*** Block opens ***
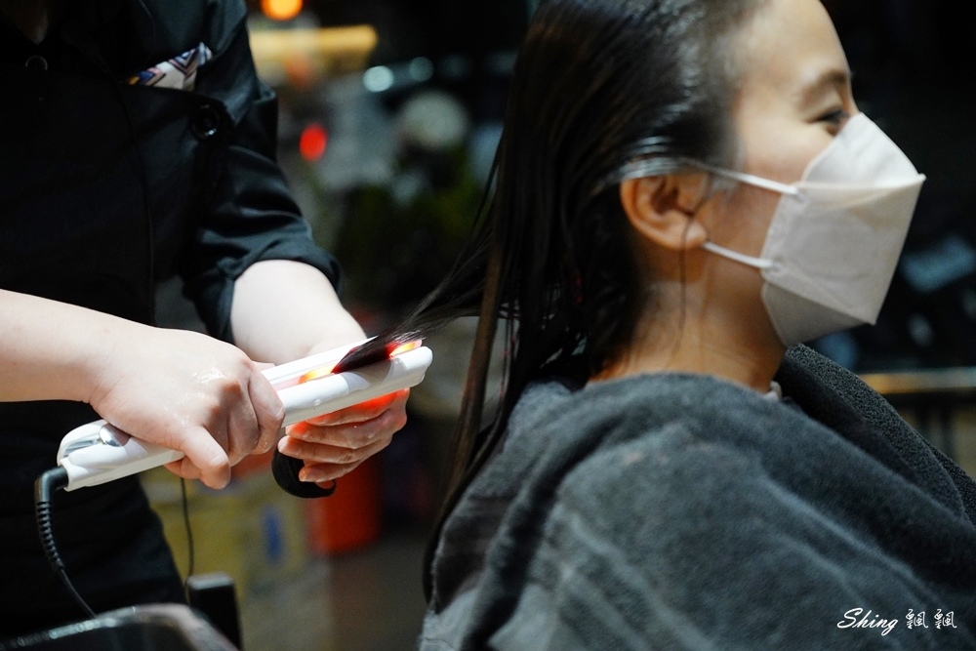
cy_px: 326
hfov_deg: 27.7
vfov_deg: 18.7
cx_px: 488
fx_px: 1979
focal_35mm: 73
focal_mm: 73
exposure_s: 1/400
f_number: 4
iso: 4000
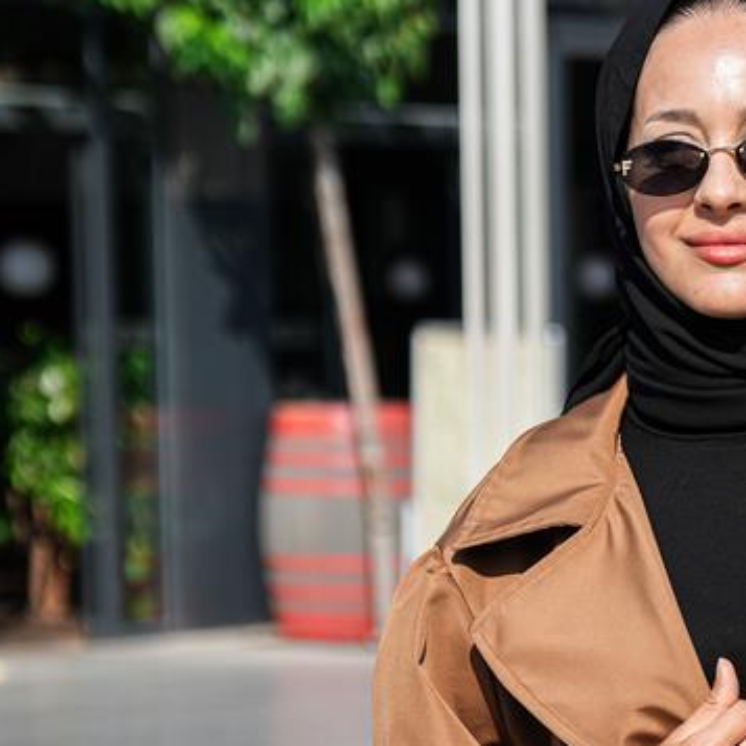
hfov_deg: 10.0
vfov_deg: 9.9
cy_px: 924
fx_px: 4242
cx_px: 619
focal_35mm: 174
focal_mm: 53
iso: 100
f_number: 2.8
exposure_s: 1/2000
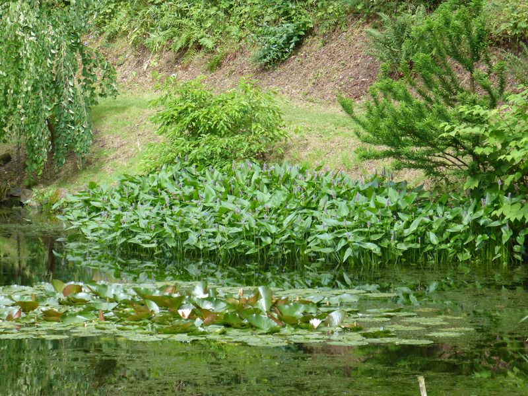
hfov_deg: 11.4
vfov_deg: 8.5
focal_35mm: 174
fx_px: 2654
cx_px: 264
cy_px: 198
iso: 100
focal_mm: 31.3
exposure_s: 1/125
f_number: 4
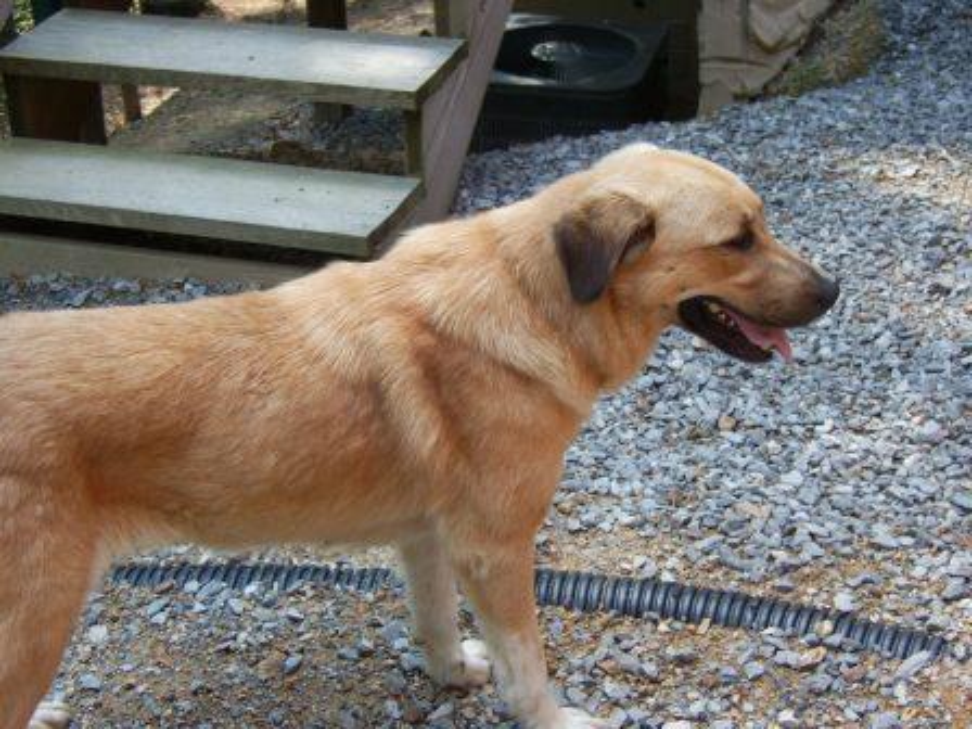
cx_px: 486
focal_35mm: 54
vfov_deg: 27.0
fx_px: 1516
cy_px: 364
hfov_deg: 35.5
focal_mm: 14.04
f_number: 3.5
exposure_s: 1/71
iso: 50
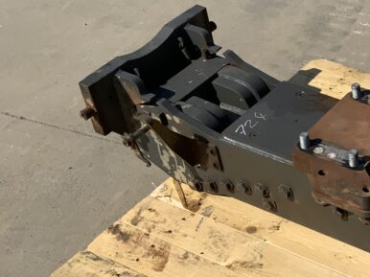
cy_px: 146
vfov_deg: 19.1
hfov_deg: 23.2
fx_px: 823
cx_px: 445
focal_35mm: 77
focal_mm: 3
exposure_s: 1/4405
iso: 20
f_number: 1.8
*** Block closes ***
WHAT YOU HAVE TO DO: Print each record as it appears above, dropping every picture from the copy.

SOLUTION:
cy_px: 326
hfov_deg: 27.7
vfov_deg: 18.7
cx_px: 488
fx_px: 1979
focal_35mm: 73
focal_mm: 73
exposure_s: 1/400
f_number: 4
iso: 4000
hfov_deg: 10.0
vfov_deg: 9.9
cy_px: 924
fx_px: 4242
cx_px: 619
focal_35mm: 174
focal_mm: 53
iso: 100
f_number: 2.8
exposure_s: 1/2000
hfov_deg: 11.4
vfov_deg: 8.5
focal_35mm: 174
fx_px: 2654
cx_px: 264
cy_px: 198
iso: 100
focal_mm: 31.3
exposure_s: 1/125
f_number: 4
cx_px: 486
focal_35mm: 54
vfov_deg: 27.0
fx_px: 1516
cy_px: 364
hfov_deg: 35.5
focal_mm: 14.04
f_number: 3.5
exposure_s: 1/71
iso: 50
cy_px: 146
vfov_deg: 19.1
hfov_deg: 23.2
fx_px: 823
cx_px: 445
focal_35mm: 77
focal_mm: 3
exposure_s: 1/4405
iso: 20
f_number: 1.8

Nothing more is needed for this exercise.